Retrofit of suspension bridges in the Central and Eastern United States using distributed supplemental damping

The purpose of this investigation is to evaluate the use of distributed supplemental damping in the retrofit of suspension bridges in the central and eastern portions of the United States to decrease the seismic vulnerability of these bridges. Supplemental damping, a type of passive control, can be used to augment a structure's natural level of damping. This is achieved by installing devices such as fluid viscous dampers into the structure. Distributed damping refers to the placement of these devices at many points throughout a structure, rather than at a small number of discrete points. Three types of damping devices are considered: friction, hysteretic, and fluid viscous.; The study consists of two distinct phases. In phase I, a set of ground motion records is assembled. The set consists of both simulated and real recorded motions. The simulated ground motions used are based on previously developed synthetic motions characteristic of the Central and Eastern United States.
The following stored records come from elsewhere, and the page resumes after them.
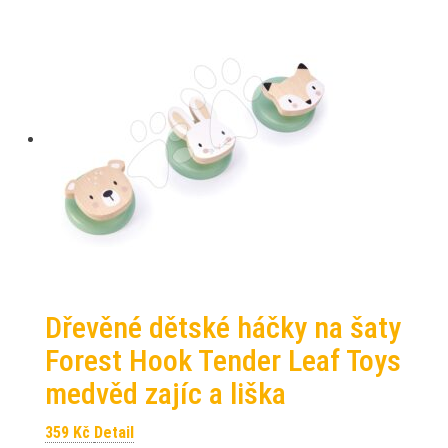
Dřevěné dětské háčky na šaty
Forest Hook Tender Leaf Toys
medvěd zajíc a liška
359
Kč
Detail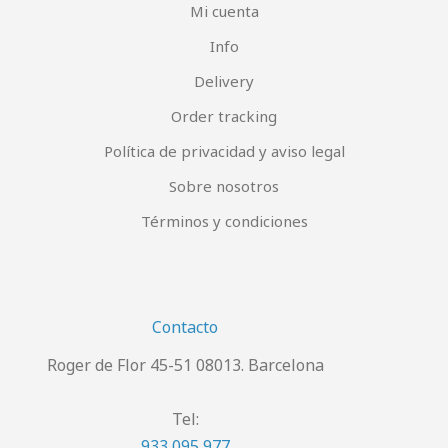
Mi cuenta
Info
Delivery
Order tracking
Política de privacidad y aviso legal
Sobre nosotros
Términos y condiciones
Contacto
Roger de Flor 45-51 08013. Barcelona
Tel:
933 095 977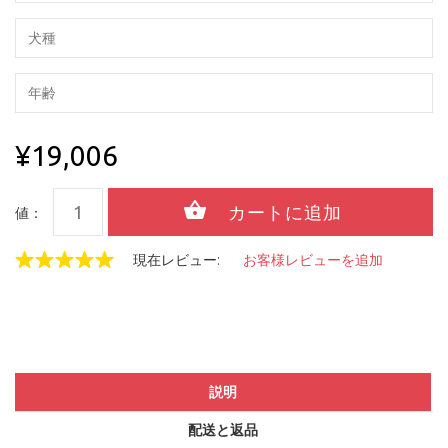
¥19,006
値：
現在レビュー:
お客様レビューを追加
説明
配送と返品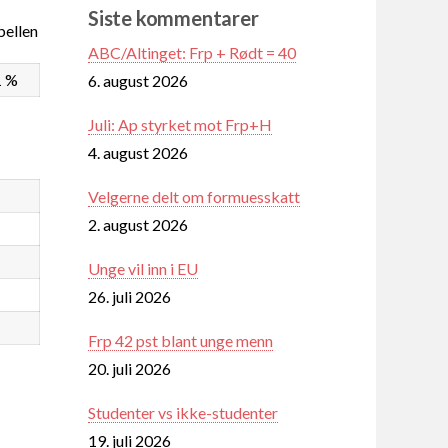
Siste kommentarer
ellen
ABC/Altinget: Frp + Rødt = 40
1 %
6. august 2026
Juli: Ap styrket mot Frp+H
4. august 2026
Velgerne delt om formuesskatt
2. august 2026
Unge vil inn i EU
26. juli 2026
Frp 42 pst blant unge menn
20. juli 2026
Studenter vs ikke-studenter
19. juli 2026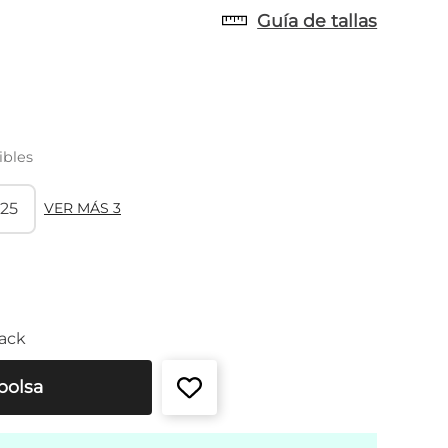
Guía de tallas
ibles
25
VER MÁS 3
ack
bolsa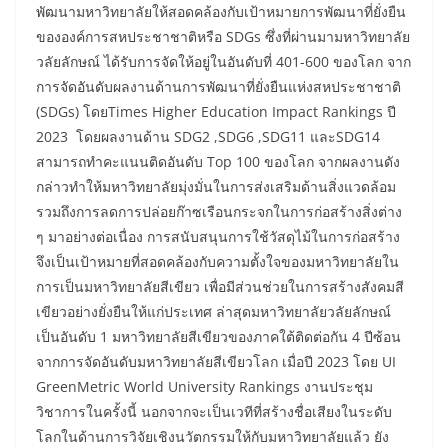
พัฒนามหาวิทยาลัยให้สอดคล้องกับเป้าหมายการพัฒนาที่ยั่งยืน
ขององค์การสหประชาชาติหรือ SDGs ซึ่งที่ผ่านมามหาวิทยาลัย
วลัยลักษณ์ ได้รับการจัดให้อยู่ในอันดับที่ 401-600 ของโลก จาก
การจัดอันดับผลงานด้านการพัฒนาที่ยั่งยืนแห่งสหประชาชาติ
(SDGs) โดยTimes Higher Education Impact Rankings ปี
2023 โดยผลงานด้าน SDG2 ,SDG6 ,SDG11 และSDG14
สามารถทำคะแนนติดอันดับ Top 100 ของโลก จากผลงานดัง
กล่าวทำให้มหาวิทยาลัยมุ่งมั่นในการส่งเสริมด้านสิ่งแวดล้อม
รวมถึงการลดการปล่อยก๊าซเรือนกระจกในการก่อสร้างสิ่งต่าง
ๆ มาอย่างต่อเนื่อง การสนับสนุนการใช้วัสดุไม้ในการก่อสร้าง
จึงเป็นเป้าหมายที่สอดคล้องกับความตั้งใจของมหาวิทยาลัยใน
การเป็นมหาวิทยาลัยสีเขียว เพื่อมีส่วนช่วยในการสร้างสังคมสี
เขียวอย่างยั่งยืนให้แก่ประเทศ ล่าสุดมหาวิทยาลัยวลัยลักษณ์
เป็นอันดับ 1 มหาวิทยาลัยสีเขียวของภาคใต้ติดต่อกัน 4 ปีซ้อน
จากการจัดอันดับมหาวิทยาลัยสีเขียวโลก เมื่อปี 2023 โดย UI
GreenMetric World University Rankings งานประชุม
วิชาการในครั้งนี้ นอกจากจะเป็นเวทีที่สร้างชื่อเสียงในระดับ
โลกในด้านการวิจัยเชิงนวัตกรรมให้กับมหาวิทยาลัยแล้ว ยัง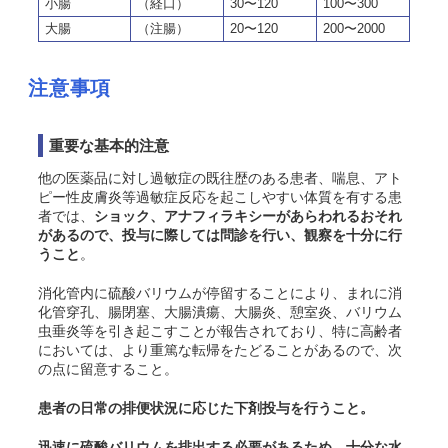
小腸
（経口）
30〜120
100〜300
大腸
（注腸）
20〜120
200〜2000
注意事項
重要な基本的注意
他の医薬品に対し過敏症の既往歴のある患者、喘息、アト
ピー性皮膚炎等過敏症反応を起こしやすい体質を有する患
者では、
ショック、
アナフィラキシー
があらわれるおそれ
があるので、投与に際しては問診を行い、観察を十分に行
うこと
。
消化管内に硫酸バリウムが停留することにより、まれに消
化管穿孔、腸閉塞、
大腸潰瘍、大腸炎、憩室炎、
バリウム
虫垂炎等を引き起こすことが報告されており、特に高齢者
においては、より重篤な転帰をたどることがあるので、次
の点に留意すること。
患者の日常の排便状況に応じた下剤投与を行うこと。
迅速に硫酸バリウムを排出する必要があるため、十分な水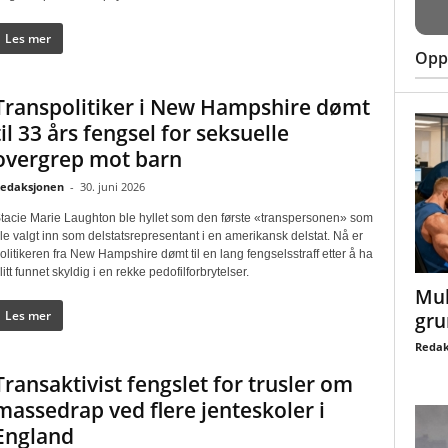
Les mer
Oppt
Transpolitiker i New Hampshire dømt
til 33 års fengsel for seksuelle
overgrep mot barn
edaksjonen
-
30. juni 2026
tacie Marie Laughton ble hyllet som den første «transpersonen» som
le valgt inn som delstatsrepresentant i en amerikansk delstat. Nå er
olitikeren fra New Hampshire dømt til en lang fengselsstraff etter å ha
litt funnet skyldig i en rekke pedofilforbrytelser.
Mul
Les mer
gru
Redak
Transaktivist fengslet for trusler om
massedrap ved flere jenteskoler i
England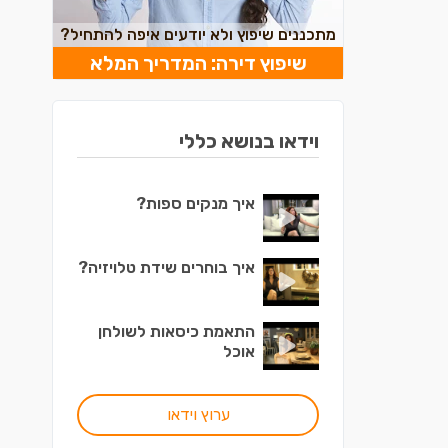
מתכננים שיפוץ ולא יודעים איפה להתחיל?
שיפוץ דירה: המדריך המלא
וידאו בנושא כללי
איך מנקים ספות?
איך בוחרים שידת טלויזיה?
התאמת כיסאות לשולחן
אוכל
ערוץ וידאו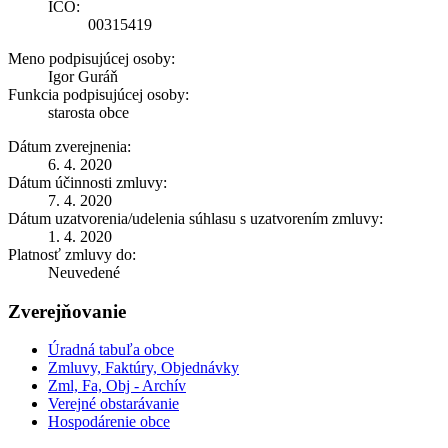
IČO:
00315419
Meno podpisujúcej osoby:
Igor Guráň
Funkcia podpisujúcej osoby:
starosta obce
Dátum zverejnenia:
6. 4. 2020
Dátum účinnosti zmluvy:
7. 4. 2020
Dátum uzatvorenia/udelenia súhlasu s uzatvorením zmluvy:
1. 4. 2020
Platnosť zmluvy do:
Neuvedené
Zverejňovanie
Úradná tabuľa obce
Zmluvy, Faktúry, Objednávky
Zml, Fa, Obj - Archív
Verejné obstarávanie
Hospodárenie obce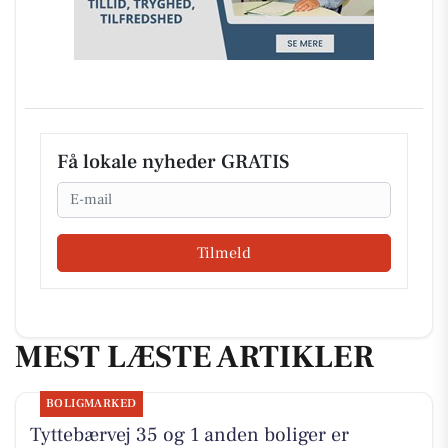
Få lokale nyheder GRATIS
Email
Tilmeld
MEST LÆSTE ARTIKLER
BOLIGMARKED
Tyttebærvej 35 og 1 anden boliger er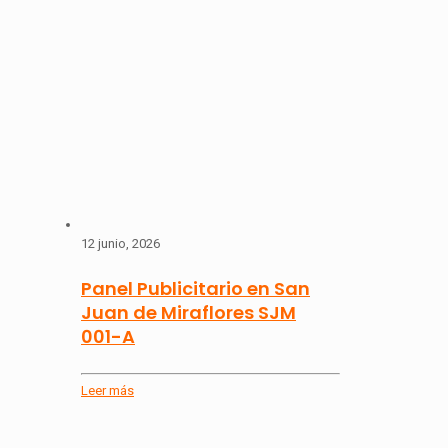
12 junio, 2026
Panel Publicitario en San
Juan de Miraflores SJM
001-A
Leer más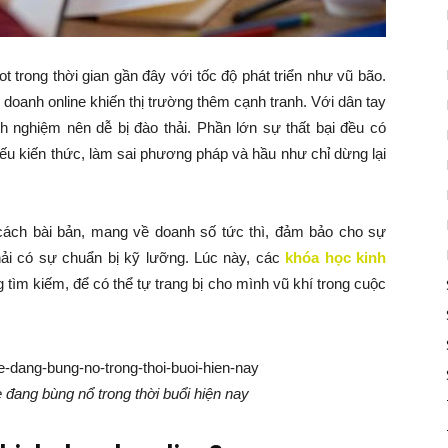
t trong thời gian gần đây với tốc độ phát triển như vũ bão.
doanh online khiến thị trường thêm cạnh tranh. Với dân tay
 nghiệm nên dễ bị đào thải. Phần lớn sự thất bại đều có
ếu kiến thức, làm sai phương pháp và hầu như chỉ dừng lại
 cách bài bản, mang về doanh số tức thì, đảm bảo cho sự
phải có sự chuẩn bị kỹ lưỡng. Lúc này, các
khóa học kinh
 tìm kiếm, để có thể tự trang bị cho mình vũ khí trong cuộc
 đang bùng nổ trong thời buổi hiện nay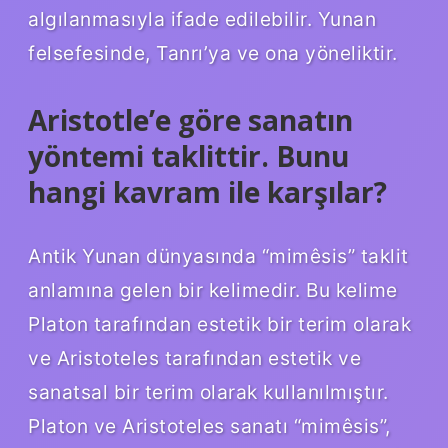
algılanmasıyla ifade edilebilir. Yunan
felsefesinde, Tanrı’ya ve ona yöneliktir.
Aristotle’e göre sanatın
yöntemi taklittir. Bunu
hangi kavram ile karşılar?
Antik Yunan dünyasında “mimêsis” taklit
anlamına gelen bir kelimedir. Bu kelime
Platon tarafından estetik bir terim olarak
ve Aristoteles tarafından estetik ve
sanatsal bir terim olarak kullanılmıştır.
Platon ve Aristoteles sanatı “mimêsis”,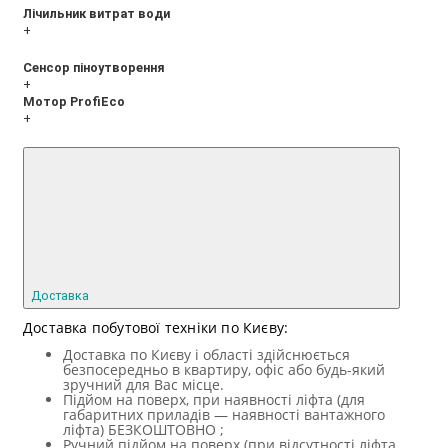
Лічильник витрат води
+
Сенсор піноутворення
+
Мотор ProfiEco
+
Доставка
Доставка побутової техніки по Києву:
Доставка по Києву і області здійснюється
безпосередньо в квартиру, офіс або будь-який
зручний для Вас місце.
Підйом на поверх, при наявності ліфта (для
габаритних приладів — наявності вантажного
ліфта) БЕЗКОШТОВНО ;
Ручний підйом на поверх (при відсутності ліфта,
The recorded ground motions consist of recordings of El Centro, Campano-Lucano, and San Fernando events. These motions were included due to their comparative value, high long-period motion content, and as a comparison to the long-period rich motions of the other records, respectively.; In the second phase, analytical methods are employed to evaluate the efficacy of the proposed retrofit. Finite element models of a realistic suspension bridge configuration are subjected to earthquake ground motions. Using these models, various types of damping devices are inserted throughout the suspension structure. Responses are calculated using nonlinear time history analyses of the finite element models.; The results of the investigation clearly indicate that the unretrofitted bridge is found to be vulnerable to seismic ground motions, even at very large epicentral distances. However, the use of distributed damping devices is effective in reducing response. A retrofit configuration is developed which substantially reduces the seismic demands on the superstructure and substructures. Of the three devices considered, friction and hysteretic damping devices are found to be the most effective, while fluid viscous devices prove difficult to implement.